In conclusion, age has a significant impact on the diagnostic performance of cardiac troponin at the guideline recommended 99^th centile for myocardial infarction, with reduced performance in older patients. The use of age-adjusted 99^th centile thresholds or a higher universal rule-in threshold did not achieve parity between middle-aged and older patients. Individualised diagnostic approaches and serial testing to determine absolute change in troponin concentration rather than adjustment of binary thresholds are needed to avoid disadvantaging older patients.

Clinical Perspective.

What is new?

1. In older patients presenting with suspected myocardial infarction, the majority of cardiac troponin elevations are explained by acute or chronic myocardial injury or type 2 myocardial infarction.

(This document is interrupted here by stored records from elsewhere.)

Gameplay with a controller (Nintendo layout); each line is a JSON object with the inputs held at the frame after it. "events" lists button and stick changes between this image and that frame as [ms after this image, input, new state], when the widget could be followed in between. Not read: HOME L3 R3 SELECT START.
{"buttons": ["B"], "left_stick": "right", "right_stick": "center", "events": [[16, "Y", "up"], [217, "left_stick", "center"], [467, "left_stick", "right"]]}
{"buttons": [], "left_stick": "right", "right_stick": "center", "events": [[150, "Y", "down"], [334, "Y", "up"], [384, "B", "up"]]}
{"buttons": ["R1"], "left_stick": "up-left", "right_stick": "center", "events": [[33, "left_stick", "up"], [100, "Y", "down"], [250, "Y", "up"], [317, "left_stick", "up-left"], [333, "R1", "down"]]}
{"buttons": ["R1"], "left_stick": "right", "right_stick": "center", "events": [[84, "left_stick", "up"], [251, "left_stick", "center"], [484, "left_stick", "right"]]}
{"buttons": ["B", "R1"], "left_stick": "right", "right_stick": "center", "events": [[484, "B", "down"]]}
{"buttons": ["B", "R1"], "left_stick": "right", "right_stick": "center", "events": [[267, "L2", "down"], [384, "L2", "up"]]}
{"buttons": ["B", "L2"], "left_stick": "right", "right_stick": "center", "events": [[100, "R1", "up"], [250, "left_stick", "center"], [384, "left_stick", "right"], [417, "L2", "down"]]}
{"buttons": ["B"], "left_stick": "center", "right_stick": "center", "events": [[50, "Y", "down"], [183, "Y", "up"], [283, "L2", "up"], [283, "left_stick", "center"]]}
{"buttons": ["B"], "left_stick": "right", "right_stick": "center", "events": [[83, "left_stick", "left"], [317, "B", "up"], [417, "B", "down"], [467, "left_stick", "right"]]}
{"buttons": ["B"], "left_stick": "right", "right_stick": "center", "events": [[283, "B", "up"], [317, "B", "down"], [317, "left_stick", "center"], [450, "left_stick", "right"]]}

2. The specificity and positive predictive value of high-sensitivity cardiac troponin to identify myocardial infarction decreases with age and is observed whether applying sex-specific or age-adjusted 99^th centile diagnostic thresholds or a “rule-in” threshold for the triage of patients at high probability of myocardial infarction.

3. Serial troponin testing incorporating an absolute change in troponin concentration increased discrimination for myocardial infarction in older patients.

What are the clinical implications?

1. In older patients presenting with suspected myocardial infarction, clinicians should be cautious when interpreting a single troponin measurement.

2. Clinicians should routinely perform serial cardiac troponin measurements and consider absolute changes in concentration to identify those older patients with elevated troponin concentrations more likely to have myocardial infarction.

Non-standard Abbreviations and Acronyms

APACE

Advantageous Predictors of Acute Coronary Syndromes Evaluation

BACC

Biomarkers in Acute Cardiac Care

ECG

Electrocardiogram

High-STEACS

High-Sensitivity Troponin in the Evaluation of Patients with Suspected Acute Coronary Syndrome

hs-cTnI

High-sensitivity cardiac troponin I

IL

Illinois state

NPV

Negative predictive value

PPV

Positive predictive value

TRAPID-MI

High Sensitivity Cardiac Troponin T assay for rapid Rule-out of Acute Myocardial Infarction

UDMI

Universal definition of myocardial infarction

URL

Upper reference limit

Data availability statement

The High-STEACS trial makes use of several routine electronic health care data sources that are linked, de-identified, and held in our national safe haven, which is accessible by approved individuals who have undertaken the necessary governance training. Summary data can be made available upon request to the corresponding author.